Dans les années 60 Edgar Morin a écrit “La rumeur d’ Orleans”, une étude sociologique sur le phénomène de la rumeur, prenant comme point de départ l’une d’entre elle. Une rumeur disait qu’à Orléans, des femmes étaient enlevées dans les cabines d’essayage des boutiques de lingeries pour servir à la traite des blanches…

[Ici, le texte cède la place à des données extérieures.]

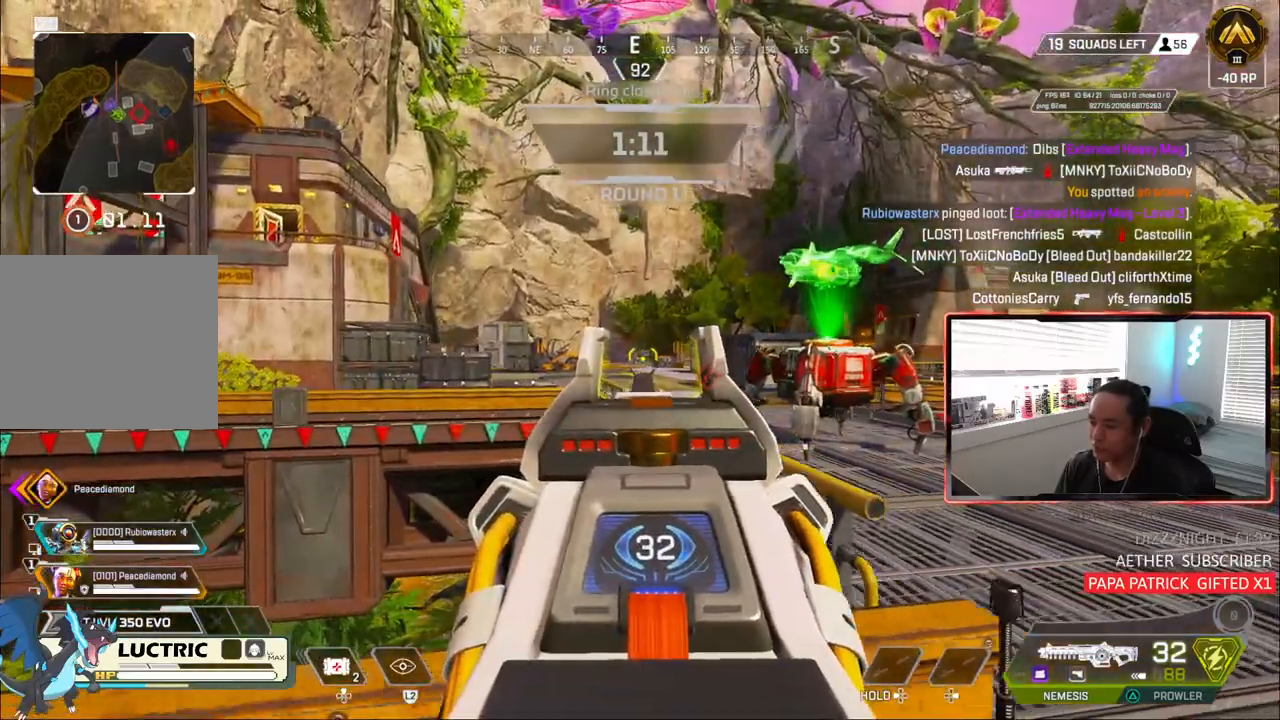
{"dt_ms": 500, "buttons": ["L1"], "left_stick": "up-left", "right_stick": "center", "events": [[333, "left_stick", "up-left"]]}
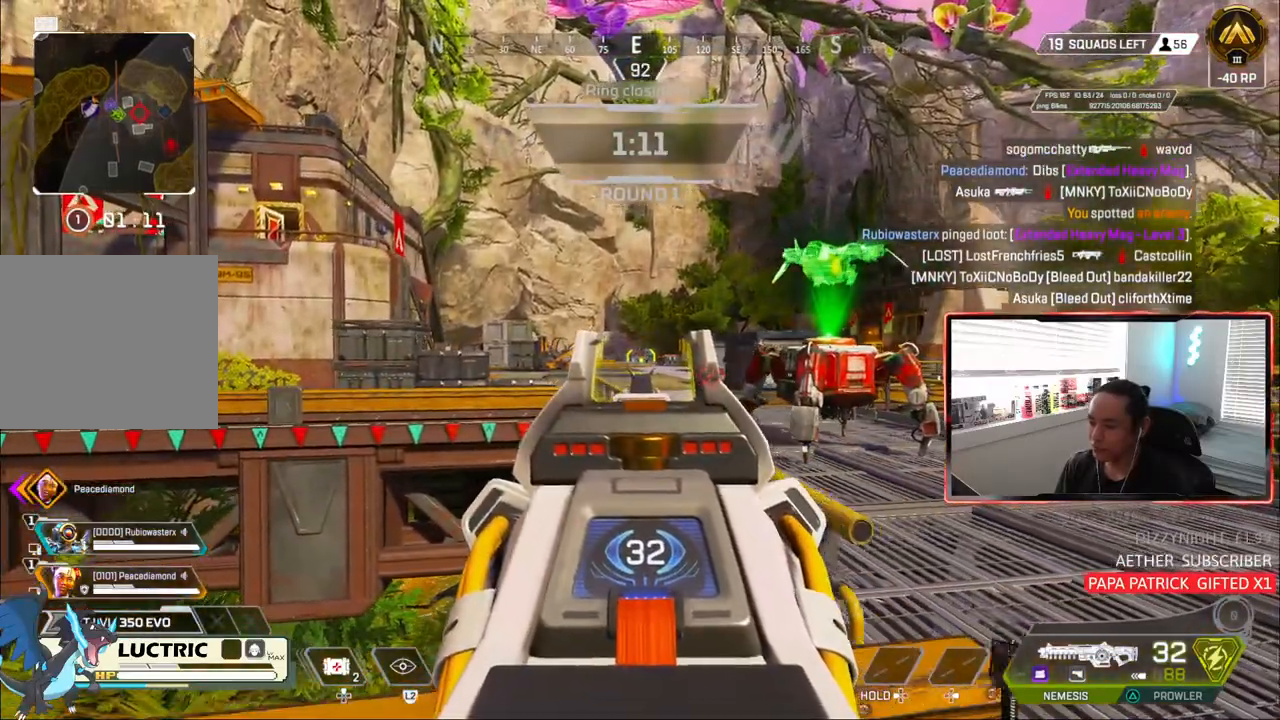
{"dt_ms": 500, "buttons": ["L1"], "left_stick": "up-left", "right_stick": "center", "events": []}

C’est à la rumeur d’ Orléans qu’on pense en lisant ce genre de “nouvelle” qui circule allègrement sur le web. Pensez : des proxénètes qui recrutent devant les écoles, au Canada ! Dans cet article, que des “on dit”, des “il se pourait que…”, aucun temoignage solide (d’une fille, de la police, d’une personne interpellée…). Bref, l’intox habituelle des militants antiprostitution, toujours aptent à aller chercher le témoignage larmoyant non représentatif ou à fabriquer des histoires glauques, si possible avec une dose de pédophilie et d’esclavage moderne. Les anti-prostitutions sont dans le phantasme et l’idéologie, les pro-prostitutions que nous sommes sont dans le réalisme et le pragmatisme. Elle est là la différence.
Prostitution sur le boulevard Taschereau
Ariane Lacoursière
Catherine Handfield
La Presse
Deux écoles de La Prairie et de Châteauguay ont vécu un épisode troublant il y a quelques semaines. Juste avant la sonnerie annonçant la fin des classes, une camionnette est venue se garer à la limite de la cour de chacune des écoles. Des membres de gangs de rue en sont descendus. «Ils ont recruté des filles, raconte Marcel Vézina, expert en gangs de rue au Centre jeunesse de la Montérégie. Ça, on ne voyait jamais ça avant.»
À Laval comme à Longueuil, les gangs ne se contentent plus de contrôler la vente de drogue dans les écoles. Ils procèdent à du recrutement intensif de jeunes filles pour fins de prostitution. «Sur l’heure du midi, une douzaine d’autos luxueuses viennent souvent se stationner devant les grosses polyvalentes», affirme Pierre Lavoie, agent de relations humaines au Centre jeunesse de Laval.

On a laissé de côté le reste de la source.